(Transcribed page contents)

☆ ☆ ☆ ☆ ☆ ☆ ☆

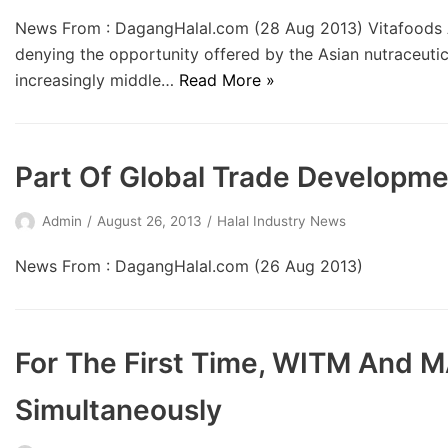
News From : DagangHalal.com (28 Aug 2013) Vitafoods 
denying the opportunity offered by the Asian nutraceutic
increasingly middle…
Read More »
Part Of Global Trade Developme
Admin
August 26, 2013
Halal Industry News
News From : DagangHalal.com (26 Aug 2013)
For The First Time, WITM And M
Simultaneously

☆ ☆ ☆ ☆ ☆ ☆ ☆

_EXERCISE BRIEF_
Copy only the stretch running from the line containing "Halal Industry News" to the final line of the entries, both ends included, exactly as it stands.

_ANSWER TO THIS PROBLEM_
Halal Industry News
News From : DagangHalal.com (26 Aug 2013)
For The First Time, WITM And M
Simultaneously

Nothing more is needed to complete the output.